### TASK DESCRIPTION:
Return copies of the lines below that mention "evenodd".
═══ DATASET RECORDS
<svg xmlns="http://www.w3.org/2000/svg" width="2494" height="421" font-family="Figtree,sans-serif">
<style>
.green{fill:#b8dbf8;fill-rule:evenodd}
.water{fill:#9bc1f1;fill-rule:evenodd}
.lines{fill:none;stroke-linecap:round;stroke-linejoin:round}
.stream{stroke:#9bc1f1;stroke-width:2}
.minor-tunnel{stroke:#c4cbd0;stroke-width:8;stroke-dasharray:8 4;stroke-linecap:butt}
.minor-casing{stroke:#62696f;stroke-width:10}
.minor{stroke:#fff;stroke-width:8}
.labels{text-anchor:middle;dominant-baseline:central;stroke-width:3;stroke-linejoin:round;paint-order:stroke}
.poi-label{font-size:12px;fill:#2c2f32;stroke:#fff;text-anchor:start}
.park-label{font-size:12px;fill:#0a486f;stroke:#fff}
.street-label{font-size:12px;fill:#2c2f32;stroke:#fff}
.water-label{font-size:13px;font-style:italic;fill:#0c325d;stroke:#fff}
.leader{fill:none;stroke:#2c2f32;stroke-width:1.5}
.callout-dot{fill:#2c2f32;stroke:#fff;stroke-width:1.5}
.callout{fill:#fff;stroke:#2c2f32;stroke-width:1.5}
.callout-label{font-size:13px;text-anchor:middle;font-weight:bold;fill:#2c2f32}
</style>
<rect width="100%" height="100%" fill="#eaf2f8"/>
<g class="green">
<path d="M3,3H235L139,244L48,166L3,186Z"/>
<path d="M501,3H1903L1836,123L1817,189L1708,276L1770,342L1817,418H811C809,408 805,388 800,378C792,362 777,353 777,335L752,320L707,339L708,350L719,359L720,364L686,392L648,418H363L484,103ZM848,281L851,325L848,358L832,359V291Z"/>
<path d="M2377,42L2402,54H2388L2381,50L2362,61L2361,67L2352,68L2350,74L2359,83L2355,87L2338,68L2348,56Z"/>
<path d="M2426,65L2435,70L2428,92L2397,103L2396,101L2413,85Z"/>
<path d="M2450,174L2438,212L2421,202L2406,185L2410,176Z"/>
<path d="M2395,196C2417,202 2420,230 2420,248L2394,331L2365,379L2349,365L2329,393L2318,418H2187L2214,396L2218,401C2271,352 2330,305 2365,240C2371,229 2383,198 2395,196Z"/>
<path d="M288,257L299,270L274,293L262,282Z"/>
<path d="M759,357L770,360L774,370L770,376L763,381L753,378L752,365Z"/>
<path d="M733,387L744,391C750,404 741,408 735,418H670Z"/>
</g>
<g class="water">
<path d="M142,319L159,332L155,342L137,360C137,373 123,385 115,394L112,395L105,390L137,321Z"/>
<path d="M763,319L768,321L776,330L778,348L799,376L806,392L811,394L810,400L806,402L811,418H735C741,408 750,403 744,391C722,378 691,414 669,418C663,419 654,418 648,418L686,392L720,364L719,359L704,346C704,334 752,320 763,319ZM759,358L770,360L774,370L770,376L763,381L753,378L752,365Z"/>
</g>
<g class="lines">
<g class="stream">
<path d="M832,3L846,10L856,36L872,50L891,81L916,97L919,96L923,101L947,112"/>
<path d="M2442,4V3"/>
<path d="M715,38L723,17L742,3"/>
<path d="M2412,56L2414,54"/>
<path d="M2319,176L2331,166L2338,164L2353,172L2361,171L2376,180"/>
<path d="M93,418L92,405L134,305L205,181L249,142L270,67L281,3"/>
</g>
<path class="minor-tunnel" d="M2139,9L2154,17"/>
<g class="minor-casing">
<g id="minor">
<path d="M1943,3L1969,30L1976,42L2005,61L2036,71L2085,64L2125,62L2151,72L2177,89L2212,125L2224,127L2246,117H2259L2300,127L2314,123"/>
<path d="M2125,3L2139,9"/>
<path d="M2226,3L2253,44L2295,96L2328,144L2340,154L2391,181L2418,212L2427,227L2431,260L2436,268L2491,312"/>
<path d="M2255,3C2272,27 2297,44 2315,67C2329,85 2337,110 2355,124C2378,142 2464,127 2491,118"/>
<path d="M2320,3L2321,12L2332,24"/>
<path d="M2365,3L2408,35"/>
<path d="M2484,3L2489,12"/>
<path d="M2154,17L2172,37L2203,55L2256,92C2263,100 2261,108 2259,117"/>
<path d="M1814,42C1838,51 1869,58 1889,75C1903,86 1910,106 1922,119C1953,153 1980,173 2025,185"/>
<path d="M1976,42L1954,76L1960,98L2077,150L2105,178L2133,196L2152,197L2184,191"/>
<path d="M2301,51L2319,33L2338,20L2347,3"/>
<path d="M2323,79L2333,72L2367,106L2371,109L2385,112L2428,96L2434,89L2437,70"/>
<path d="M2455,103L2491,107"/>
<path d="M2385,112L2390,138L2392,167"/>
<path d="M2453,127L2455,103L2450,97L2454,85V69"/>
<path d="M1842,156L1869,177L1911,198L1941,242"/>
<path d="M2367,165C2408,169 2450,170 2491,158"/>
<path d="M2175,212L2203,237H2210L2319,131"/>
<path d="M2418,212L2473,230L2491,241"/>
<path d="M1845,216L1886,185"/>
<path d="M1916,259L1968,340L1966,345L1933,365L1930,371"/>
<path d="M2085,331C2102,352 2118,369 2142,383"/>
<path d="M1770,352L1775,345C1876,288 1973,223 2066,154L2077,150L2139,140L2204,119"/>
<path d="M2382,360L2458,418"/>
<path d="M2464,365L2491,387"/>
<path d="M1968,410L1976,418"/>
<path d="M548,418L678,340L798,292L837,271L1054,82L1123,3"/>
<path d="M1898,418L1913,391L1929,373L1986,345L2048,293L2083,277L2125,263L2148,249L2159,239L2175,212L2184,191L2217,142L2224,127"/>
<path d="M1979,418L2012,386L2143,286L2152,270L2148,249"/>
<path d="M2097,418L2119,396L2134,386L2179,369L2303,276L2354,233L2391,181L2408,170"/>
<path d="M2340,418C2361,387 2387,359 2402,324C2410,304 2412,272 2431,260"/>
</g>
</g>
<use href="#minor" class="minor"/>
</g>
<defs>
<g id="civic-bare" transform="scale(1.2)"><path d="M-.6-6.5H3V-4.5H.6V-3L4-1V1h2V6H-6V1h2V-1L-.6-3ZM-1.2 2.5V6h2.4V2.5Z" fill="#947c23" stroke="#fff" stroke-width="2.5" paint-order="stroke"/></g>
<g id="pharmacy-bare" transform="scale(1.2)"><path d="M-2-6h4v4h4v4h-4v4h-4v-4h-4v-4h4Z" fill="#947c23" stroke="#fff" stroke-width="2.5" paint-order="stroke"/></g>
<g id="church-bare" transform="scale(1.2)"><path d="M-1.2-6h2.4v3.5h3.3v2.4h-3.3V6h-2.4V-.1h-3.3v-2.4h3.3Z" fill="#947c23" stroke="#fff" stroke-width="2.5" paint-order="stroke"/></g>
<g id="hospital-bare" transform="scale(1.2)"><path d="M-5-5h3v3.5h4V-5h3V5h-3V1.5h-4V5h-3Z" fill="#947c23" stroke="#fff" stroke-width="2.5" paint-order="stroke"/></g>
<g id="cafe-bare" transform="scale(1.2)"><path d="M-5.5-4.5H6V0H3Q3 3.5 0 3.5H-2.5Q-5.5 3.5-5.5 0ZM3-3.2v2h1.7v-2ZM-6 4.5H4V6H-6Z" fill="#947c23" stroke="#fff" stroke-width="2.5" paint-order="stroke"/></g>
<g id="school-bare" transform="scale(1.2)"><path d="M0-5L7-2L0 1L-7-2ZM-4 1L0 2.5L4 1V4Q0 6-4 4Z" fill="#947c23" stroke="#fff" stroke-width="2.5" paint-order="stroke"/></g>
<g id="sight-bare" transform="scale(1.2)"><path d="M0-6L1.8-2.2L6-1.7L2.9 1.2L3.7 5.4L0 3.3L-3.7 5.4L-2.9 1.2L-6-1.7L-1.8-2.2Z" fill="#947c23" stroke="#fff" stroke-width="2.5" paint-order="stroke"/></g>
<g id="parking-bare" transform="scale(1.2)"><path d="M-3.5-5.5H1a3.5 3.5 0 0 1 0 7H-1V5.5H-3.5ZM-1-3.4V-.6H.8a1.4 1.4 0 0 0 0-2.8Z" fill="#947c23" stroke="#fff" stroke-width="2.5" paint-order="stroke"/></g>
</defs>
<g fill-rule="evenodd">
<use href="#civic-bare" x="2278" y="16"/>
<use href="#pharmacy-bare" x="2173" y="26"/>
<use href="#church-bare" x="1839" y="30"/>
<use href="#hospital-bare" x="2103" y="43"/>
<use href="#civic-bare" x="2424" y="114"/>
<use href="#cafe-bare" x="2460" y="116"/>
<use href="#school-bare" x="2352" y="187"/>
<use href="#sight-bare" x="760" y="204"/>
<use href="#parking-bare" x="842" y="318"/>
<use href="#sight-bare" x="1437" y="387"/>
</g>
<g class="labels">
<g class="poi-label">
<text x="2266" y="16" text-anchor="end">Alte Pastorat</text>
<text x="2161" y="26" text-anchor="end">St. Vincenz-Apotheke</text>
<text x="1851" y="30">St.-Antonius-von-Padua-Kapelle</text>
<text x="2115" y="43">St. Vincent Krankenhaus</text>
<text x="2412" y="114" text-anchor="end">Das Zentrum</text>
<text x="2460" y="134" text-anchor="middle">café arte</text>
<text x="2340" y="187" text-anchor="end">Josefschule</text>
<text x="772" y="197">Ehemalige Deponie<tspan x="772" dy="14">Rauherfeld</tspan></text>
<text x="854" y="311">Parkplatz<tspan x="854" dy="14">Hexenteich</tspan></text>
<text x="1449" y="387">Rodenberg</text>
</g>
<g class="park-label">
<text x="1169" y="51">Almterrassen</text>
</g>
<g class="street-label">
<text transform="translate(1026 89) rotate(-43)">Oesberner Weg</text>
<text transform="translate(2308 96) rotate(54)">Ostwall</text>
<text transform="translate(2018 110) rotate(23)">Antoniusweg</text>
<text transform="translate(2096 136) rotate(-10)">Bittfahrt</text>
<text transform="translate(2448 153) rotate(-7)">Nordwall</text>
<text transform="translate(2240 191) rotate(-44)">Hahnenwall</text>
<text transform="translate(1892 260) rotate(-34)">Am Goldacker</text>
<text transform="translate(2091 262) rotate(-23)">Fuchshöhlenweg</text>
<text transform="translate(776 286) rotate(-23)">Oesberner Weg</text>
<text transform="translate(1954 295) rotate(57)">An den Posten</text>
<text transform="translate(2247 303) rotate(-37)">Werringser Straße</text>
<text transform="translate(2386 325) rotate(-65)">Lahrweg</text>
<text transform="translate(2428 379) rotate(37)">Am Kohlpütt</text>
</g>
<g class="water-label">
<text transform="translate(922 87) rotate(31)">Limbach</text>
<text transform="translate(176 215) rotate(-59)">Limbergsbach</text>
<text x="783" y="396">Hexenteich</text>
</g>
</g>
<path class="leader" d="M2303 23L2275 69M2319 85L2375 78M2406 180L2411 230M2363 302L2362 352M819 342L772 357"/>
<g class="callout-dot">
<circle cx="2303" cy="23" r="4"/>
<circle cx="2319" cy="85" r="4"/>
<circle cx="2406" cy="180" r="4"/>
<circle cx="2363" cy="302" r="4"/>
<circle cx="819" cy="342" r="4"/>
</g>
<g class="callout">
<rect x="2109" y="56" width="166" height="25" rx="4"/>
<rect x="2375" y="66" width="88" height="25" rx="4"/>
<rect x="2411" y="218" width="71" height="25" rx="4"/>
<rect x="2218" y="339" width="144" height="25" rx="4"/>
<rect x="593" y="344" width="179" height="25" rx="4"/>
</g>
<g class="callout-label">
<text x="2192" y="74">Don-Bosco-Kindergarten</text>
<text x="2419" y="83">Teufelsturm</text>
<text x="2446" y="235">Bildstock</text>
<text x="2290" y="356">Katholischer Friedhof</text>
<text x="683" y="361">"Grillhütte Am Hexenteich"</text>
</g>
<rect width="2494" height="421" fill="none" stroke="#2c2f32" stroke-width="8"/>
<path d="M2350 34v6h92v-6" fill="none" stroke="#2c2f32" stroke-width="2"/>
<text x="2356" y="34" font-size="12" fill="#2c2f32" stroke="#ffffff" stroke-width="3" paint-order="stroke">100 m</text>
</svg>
══════
### RESULT FOR THIS TASK:
.green{fill:#b8dbf8;fill-rule:evenodd}
.water{fill:#9bc1f1;fill-rule:evenodd}
<g fill-rule="evenodd">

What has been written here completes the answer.